Je suis triste pour ma génération qui est vide de toute substance humaine… Je hais mon époque de toutes mes forces, L’homme y meurt de soif… Deux milliards d’hommes se font robots… La substance même est menacée, mais, quand elle sera sauvée, alors se posera le problème fondamental qui est celui du sens de l’homme et auquel il n’est point proposé de réponse. Si je rentre vivant, ne se posera pour moi qu’un problème : que faut-il dire aux hommes ?

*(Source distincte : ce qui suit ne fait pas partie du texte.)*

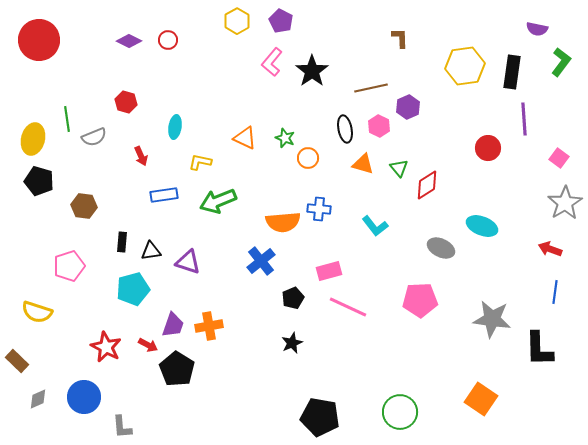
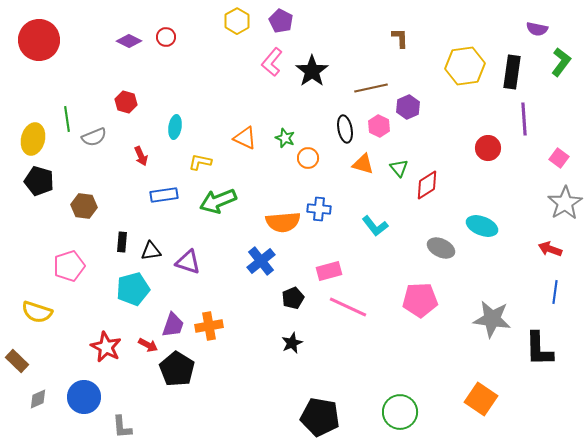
red circle at (168, 40): moved 2 px left, 3 px up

Vous n’avez probablement pas reconnu la plume d’Antoine de Saint-Exupéry, ce « chevalier du ciel », noble et audacieux. On peut certes se dire que sa lettre est écrite dans un contexte où l‘occupation était vécue comme désespérante. Ces temps sombres peuvent décourager ceux qui ont soif d’une dimension spirituelle pour éclairer le monde. Mais, quoi qu’il en soit, voilà un homme de valeur qui doute profondément et de façon dépressive des ressources de fond et même de ses aspirations profondes de l’humanité. Il ne voit plus dans le présent et l’avenir que « matérialisme ». Pourtant nous savons que ce sont aussi des temps où l’humanité a résisté, s’est redressée, s’est déployée ! Parfois, en effet, les ressources de cette humanité sont en friche ou restent cachées. Elles peuvent avoir besoin d’une étincelle d’espoir, d’un exemple entraînant, d’une épreuve peut-être pour apparaître ! Il a été reconnu, et c’est réjouissant, que pendant la dernière guerre mondiale, il y a eu paradoxalement beaucoup moins de dépressions dans les populations française et anglaise qu’en temps ordinaire.

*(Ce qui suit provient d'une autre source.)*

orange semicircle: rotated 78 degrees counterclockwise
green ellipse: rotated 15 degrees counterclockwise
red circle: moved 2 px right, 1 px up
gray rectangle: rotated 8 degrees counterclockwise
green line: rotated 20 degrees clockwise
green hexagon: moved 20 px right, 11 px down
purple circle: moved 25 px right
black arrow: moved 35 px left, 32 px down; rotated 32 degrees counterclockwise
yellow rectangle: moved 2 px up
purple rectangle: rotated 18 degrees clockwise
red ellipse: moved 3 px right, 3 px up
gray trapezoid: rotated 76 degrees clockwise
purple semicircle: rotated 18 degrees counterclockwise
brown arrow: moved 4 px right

Mais, quand Saint Exupéry se demande : « comment parler aux hommes ? », il aborde une question essentielle, qui me semble être en réalité de toutes les époques. Il ne s’agit pas d’une parole pour « sauver » ses semblables, mais mieux pour aller les chercher, les éveiller, allumer leur flamme intérieure, en particulier en ayant foi en eux.

N’est-ce pas ce qu’ont fait, souvent à la surprise générale, ces grands entraîneurs à la dimension temporelle et spirituelle qu’ont été Gandhi, Mandela ou Martin Luther King ? Ils sont passés eux aussi par des crises de doute, de désespoir et peut-être de colère. Pourtant leur force et leur leadership s’alimentent à leur foi dans les ressources profondes de leurs « frères humains ». Je garde ainsi la belle image de Nelson Mandela, qui, lors de sa longue captivité s’est mis progressivement à apprécier ses gardiens et à inciter ses co-détenus à faire comme lui. L’idéalisme déçu apparait comme une tentation bien humaine. Apprenons à en sortir, cela nous fera avancer car c’est comme ouvrir à nouveau notre porte et notre cœur.